Exercise task =
Arrange every line of the listing below as a numbered list, omitting any blank lines.
BEGIN
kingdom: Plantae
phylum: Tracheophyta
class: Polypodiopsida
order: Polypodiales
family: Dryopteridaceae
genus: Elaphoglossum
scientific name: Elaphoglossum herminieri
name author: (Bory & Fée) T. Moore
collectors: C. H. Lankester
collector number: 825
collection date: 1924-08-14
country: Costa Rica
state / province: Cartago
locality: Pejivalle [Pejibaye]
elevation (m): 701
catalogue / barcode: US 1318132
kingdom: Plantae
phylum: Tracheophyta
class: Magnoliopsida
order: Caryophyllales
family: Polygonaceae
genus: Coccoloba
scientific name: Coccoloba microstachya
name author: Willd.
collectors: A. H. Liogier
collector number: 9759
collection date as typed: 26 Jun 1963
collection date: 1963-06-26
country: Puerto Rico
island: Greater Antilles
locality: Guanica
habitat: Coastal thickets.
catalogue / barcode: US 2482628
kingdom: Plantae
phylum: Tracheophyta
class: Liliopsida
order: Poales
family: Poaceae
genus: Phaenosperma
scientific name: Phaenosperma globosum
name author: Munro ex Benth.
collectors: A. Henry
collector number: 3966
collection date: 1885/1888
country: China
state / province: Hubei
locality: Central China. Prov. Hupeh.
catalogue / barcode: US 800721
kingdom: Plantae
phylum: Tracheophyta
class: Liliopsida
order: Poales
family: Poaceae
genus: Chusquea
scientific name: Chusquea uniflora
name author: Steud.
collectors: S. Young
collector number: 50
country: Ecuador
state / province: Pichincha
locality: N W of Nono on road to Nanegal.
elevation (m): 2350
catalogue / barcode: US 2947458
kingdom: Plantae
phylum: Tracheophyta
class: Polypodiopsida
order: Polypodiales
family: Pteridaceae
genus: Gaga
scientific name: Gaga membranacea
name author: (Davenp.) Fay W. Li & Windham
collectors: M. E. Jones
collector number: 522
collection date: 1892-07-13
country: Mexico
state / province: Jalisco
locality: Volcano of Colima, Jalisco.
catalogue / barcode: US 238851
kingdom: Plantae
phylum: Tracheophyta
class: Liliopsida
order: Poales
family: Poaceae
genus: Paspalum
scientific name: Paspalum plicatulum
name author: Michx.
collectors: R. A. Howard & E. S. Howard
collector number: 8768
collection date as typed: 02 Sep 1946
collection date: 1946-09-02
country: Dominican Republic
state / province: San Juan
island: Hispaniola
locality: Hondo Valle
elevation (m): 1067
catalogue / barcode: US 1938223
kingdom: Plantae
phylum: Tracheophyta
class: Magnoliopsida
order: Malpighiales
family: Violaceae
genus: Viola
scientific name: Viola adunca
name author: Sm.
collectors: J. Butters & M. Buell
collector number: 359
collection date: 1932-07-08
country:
END
Solution =
1. kingdom: Plantae
2. phylum: Tracheophyta
3. class: Polypodiopsida
4. order: Polypodiales
5. family: Dryopteridaceae
6. genus: Elaphoglossum
7. scientific name: Elaphoglossum herminieri
8. name author: (Bory & Fée) T. Moore
9. collectors: C. H. Lankester
10. collector number: 825
11. collection date: 1924-08-14
12. country: Costa Rica
13. state / province: Cartago
14. locality: Pejivalle [Pejibaye]
15. elevation (m): 701
16. catalogue / barcode: US 1318132
17. kingdom: Plantae
18. phylum: Tracheophyta
19. class: Magnoliopsida
20. order: Caryophyllales
21. family: Polygonaceae
22. genus: Coccoloba
23. scientific name: Coccoloba microstachya
24. name author: Willd.
25. collectors: A. H. Liogier
26. collector number: 9759
27. collection date as typed: 26 Jun 1963
28. collection date: 1963-06-26
29. country: Puerto Rico
30. island: Greater Antilles
31. locality: Guanica
32. habitat: Coastal thickets.
33. catalogue / barcode: US 2482628
34. kingdom: Plantae
35. phylum: Tracheophyta
36. class: Liliopsida
37. order: Poales
38. family: Poaceae
39. genus: Phaenosperma
40. scientific name: Phaenosperma globosum
41. name author: Munro ex Benth.
42. collectors: A. Henry
43. collector number: 3966
44. collection date: 1885/1888
45. country: China
46. state / province: Hubei
47. locality: Central China. Prov. Hupeh.
48. catalogue / barcode: US 800721
49. kingdom: Plantae
50. phylum: Tracheophyta
51. class: Liliopsida
52. order: Poales
53. family: Poaceae
54. genus: Chusquea
55. scientific name: Chusquea uniflora
56. name author: Steud.
57. collectors: S. Young
58. collector number: 50
59. country: Ecuador
60. state / province: Pichincha
61. locality: N W of Nono on road to Nanegal.
62. elevation (m): 2350
63. catalogue / barcode: US 2947458
64. kingdom: Plantae
65. phylum: Tracheophyta
66. class: Polypodiopsida
67. order: Polypodiales
68. family: Pteridaceae
69. genus: Gaga
70. scientific name: Gaga membranacea
71. name author: (Davenp.) Fay W. Li & Windham
72. collectors: M. E. Jones
73. collector number: 522
74. collection date: 1892-07-13
75. country: Mexico
76. state / province: Jalisco
77. locality: Volcano of Colima, Jalisco.
78. catalogue / barcode: US 238851
79. kingdom: Plantae
80. phylum: Tracheophyta
81. class: Liliopsida
82. order: Poales
83. family: Poaceae
84. genus: Paspalum
85. scientific name: Paspalum plicatulum
86. name author: Michx.
87. collectors: R. A. Howard & E. S. Howard
88. collector number: 8768
89. collection date as typed: 02 Sep 1946
90. collection date: 1946-09-02
91. country: Dominican Republic
92. state / province: San Juan
93. island: Hispaniola
94. locality: Hondo Valle
95. elevation (m): 1067
96. catalogue / barcode: US 1938223
97. kingdom: Plantae
98. phylum: Tracheophyta
99. class: Magnoliopsida
100. order: Malpighiales
101. family: Violaceae
102. genus: Viola
103. scientific name: Viola adunca
104. name author: Sm.
105. collectors: J. Butters & M. Buell
106. collector number: 359
107. collection date: 1932-07-08
108. country:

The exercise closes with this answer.